:: Input records ::

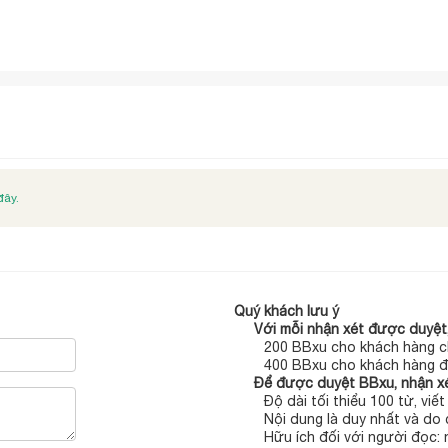
đây.
Quý khách lưu ý
Với mỗi nhận xét được duyệt,
200 BBxu cho khách hàng c
400 BBxu cho khách hàng đ
Để được duyệt BBxu, nhận xé
Độ dài tối thiểu 100 từ, viế
Nội dung là duy nhất và do 
Hữu ích đối với người đọc:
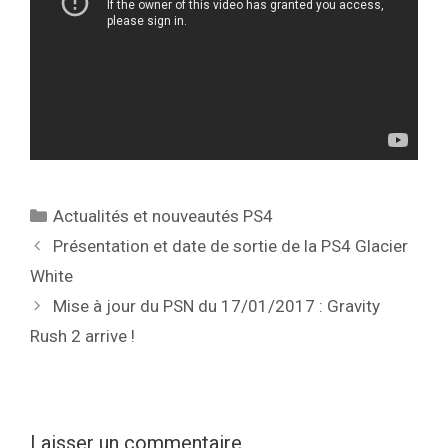
Catégories
Actualités et nouveautés PS4
Présentation et date de sortie de la PS4 Glacier
White
Mise à jour du PSN du 17/01/2017 : Gravity
Rush 2 arrive !
Laisser un commentaire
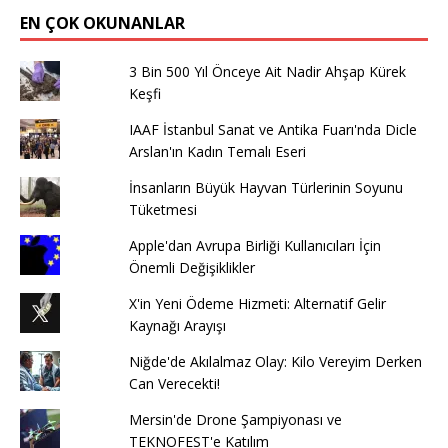
EN ÇOK OKUNANLAR
3 Bin 500 Yıl Önceye Ait Nadir Ahşap Kürek
Keşfi
IAAF İstanbul Sanat ve Antika Fuarı'nda Dicle
Arslan'ın Kadın Temalı Eseri
İnsanların Büyük Hayvan Türlerinin Soyunu
Tüketmesi
Apple'dan Avrupa Birliği Kullanıcıları İçin
Önemli Değişiklikler
X'in Yeni Ödeme Hizmeti: Alternatif Gelir
Kaynağı Arayışı
Niğde'de Akılalmaz Olay: Kilo Vereyim Derken
Can Verecekti!
Mersin'de Drone Şampiyonası ve
TEKNOFEST'e Katılım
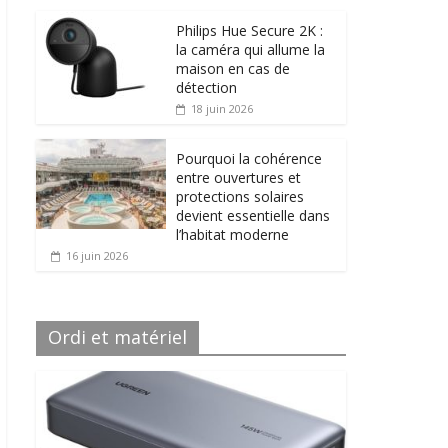
Philips Hue Secure 2K :
la caméra qui allume la
maison en cas de
détection
18 juin 2026
Pourquoi la cohérence
entre ouvertures et
protections solaires
devient essentielle dans
l’habitat moderne
16 juin 2026
Ordi et matériel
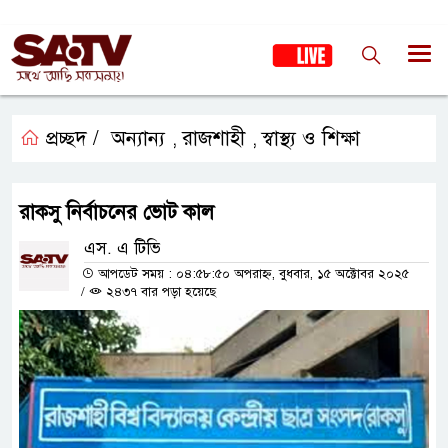
প্রচ্ছদ /
অন্যান্য
রাজশাহী
স্বাস্থ্য ও শিক্ষা
,
,
রাকসু নির্বাচনের ভোট কাল
এস. এ টিভি
আপডেট সময় : ০৪:৫৮:৫০ অপরাহ্ন, বুধবার, ১৫ অক্টোবর ২০২৫
/
২৪৩৭ বার পড়া হয়েছে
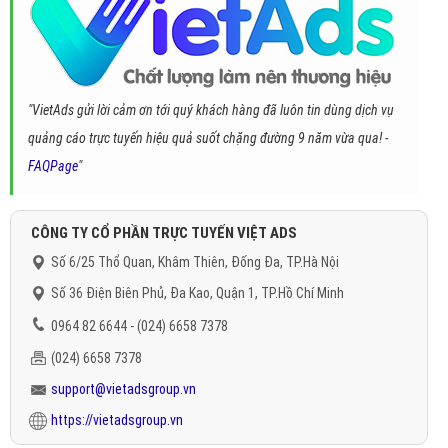
"VietAds gửi lời cảm ơn tới quý khách hàng đã luôn tin dùng dịch vụ
quảng cáo trực tuyến hiệu quả suốt chặng đường 9 năm vừa qua! -
FAQPage
"
CÔNG TY CỔ PHẦN TRỰC TUYẾN VIỆT ADS
Số 6/25 Thổ Quan, Khâm Thiên, Đống Đa, TP.Hà Nội
Số 36 Điện Biên Phủ, Đa Kao, Quận 1, TP.Hồ Chí Minh
0964 82 6644 - (024) 6658 7378
(024) 6658 7378
support@vietadsgroup.vn
https://vietadsgroup.vn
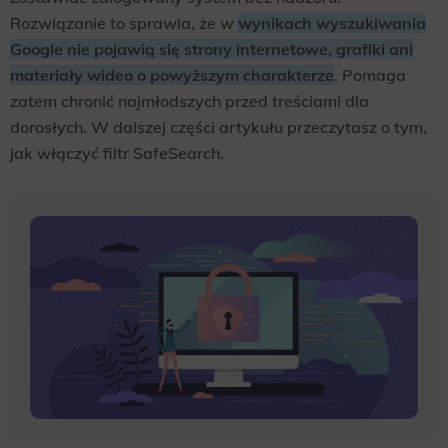
Rozwiązanie to sprawia, że w
wynikach wyszukiwania
Google nie pojawią się strony internetowe, grafiki ani
materiały wideo o powyższym charakterze
. Pomaga
zatem chronić najmłodszych przed treściami dla
dorosłych. W dalszej części artykułu przeczytasz o tym,
jak włączyć filtr SafeSearch.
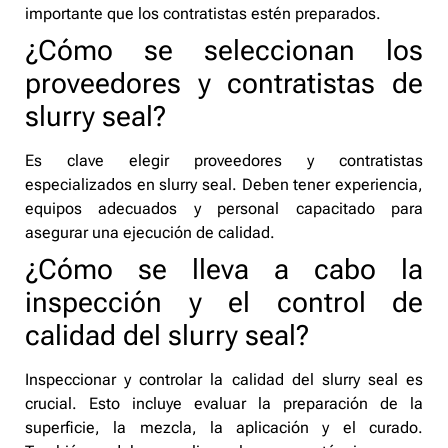
importante que los contratistas estén preparados.
¿Cómo se seleccionan los
proveedores y contratistas de
slurry seal?
Es clave elegir proveedores y contratistas
especializados en slurry seal. Deben tener experiencia,
equipos adecuados y personal capacitado para
asegurar una ejecución de calidad.
¿Cómo se lleva a cabo la
inspección y el control de
calidad del slurry seal?
Inspeccionar y controlar la calidad del slurry seal es
crucial. Esto incluye evaluar la preparación de la
superficie, la mezcla, la aplicación y el curado.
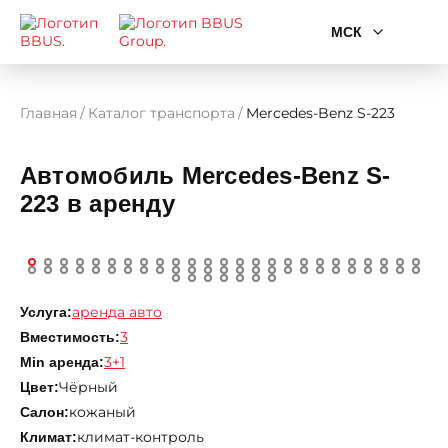
МСК
Главная
Каталог транспорта
Mercedes-Benz S-223
Автомобиль Mercedes-Benz S-
223 в аренду
аренда авто
Услуга:
3
Вместимость:
3+1
Min аренда:
Чёрный
Цвет:
кожаный
Салон:
климат-контроль
Климат:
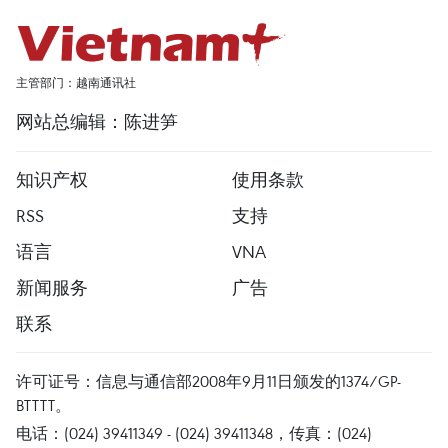
主管部门：越南通讯社
网站总编辑：陈进笋
知识产权
使用条款
RSS
支持
语言
VNA
新闻服务
广告
联系
许可证号：信息与通信部2008年9月11日颁发的1374/GP-
BTTTT。
电话：(024) 39411349 - (024) 39411348，传真：(024)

:::

## Task details
Reprint the data verbatim, pictures excluded.

## Answer for the task
đây.
Quý khách lưu ý
Với mỗi nhận xét được duyệt,
200 BBxu cho khách hàng c
400 BBxu cho khách hàng đ
Để được duyệt BBxu, nhận xé
Độ dài tối thiểu 100 từ, viế
Nội dung là duy nhất và do 
Hữu ích đối với người đọc:
Catégories
Actualités et nouveautés PS4
Présentation et date de sortie de la PS4 Glacier
White
Mise à jour du PSN du 17/01/2017 : Gravity
Rush 2 arrive !
Laisser un commentaire
EN ÇOK OKUNANLAR
3 Bin 500 Yıl Önceye Ait Nadir Ahşap Kürek
Keşfi
IAAF İstanbul Sanat ve Antika Fuarı'nda Dicle
Arslan'ın Kadın Temalı Eseri
İnsanların Büyük Hayvan Türlerinin Soyunu
Tüketmesi
Apple'dan Avrupa Birliği Kullanıcıları İçin
Önemli Değişiklikler
X'in Yeni Ödeme Hizmeti: Alternatif Gelir
Kaynağı Arayışı
Niğde'de Akılalmaz Olay: Kilo Vereyim Derken
Can Verecekti!
Mersin'de Drone Şampiyonası ve
TEKNOFEST'e Katılım
Philips Hue Secure 2K :
la caméra qui allume la
maison en cas de
détection
18 juin 2026
Pourquoi la cohérence
entre ouvertures et
protections solaires
devient essentielle dans
l’habitat moderne
16 juin 2026
Ordi et matériel
প্রচ্ছদ /
অন্যান্য
রাজশাহী
স্বাস্থ্য ও শিক্ষা
,
,
রাকসু নির্বাচনের ভোট কাল
এস. এ টিভি
আপডেট সময় : ০৪:৫৮:৫০ অপরাহ্ন, বুধবার, ১৫ অক্টোবর ২০২৫
/
২৪৩৭ বার পড়া হয়েছে
"VietAds gửi lời cảm ơn tới quý khách hàng đã luôn tin dùng dịch vụ
quảng cáo trực tuyến hiệu quả suốt chặng đường 9 năm vừa qua! -
FAQPage
"
CÔNG TY CỔ PHẦN TRỰC TUYẾN VIỆT ADS
Số 6/25 Thổ Quan, Khâm Thiên, Đống Đa, TP.Hà Nội
Số 36 Điện Biên Phủ, Đa Kao, Quận 1, TP.Hồ Chí Minh
0964 82 6644 - (024) 6658 7378
(024) 6658 7378
support@vietadsgroup.vn
https://vietadsgroup.vn
Rozwiązanie to sprawia, że w
wynikach wyszukiwania
Google nie pojawią się strony internetowe, grafiki ani
materiały wideo o powyższym charakterze
. Pomaga
zatem chronić najmłodszych przed treściami dla
dorosłych. W dalszej części artykułu przeczytasz o tym,
jak włączyć filtr SafeSearch.
importante que los contratistas estén preparados.
¿Cómo se seleccionan los
proveedores y contratistas de
slurry seal?
Es clave elegir proveedores y contratistas
especializados en slurry seal. Deben tener experiencia,
equipos adecuados y personal capacitado para
asegurar una ejecución de calidad.
¿Cómo se lleva a cabo la
inspección y el control de
calidad del slurry seal?
Inspeccionar y controlar la calidad del slurry seal es
crucial. Esto incluye evaluar la preparación de la
superficie, la mezcla, la aplicación y el curado.
МСК
Главная
Каталог транспорта
Mercedes-Benz S-223
Автомобиль Mercedes-Benz S-
223 в аренду
аренда авто
Услуга:
3
Вместимость:
3+1
Min аренда:
Чёрный
Цвет:
кожаный
Салон:
климат-контроль
Климат:
主管部门：越南通讯社
网站总编辑：陈进笋
知识产权
使用条款
RSS
支持
语言
VNA
新闻服务
广告
联系
许可证号：信息与通信部2008年9月11日颁发的1374/GP-
BTTTT。
电话：(024) 39411349 - (024) 39411348，传真：(024)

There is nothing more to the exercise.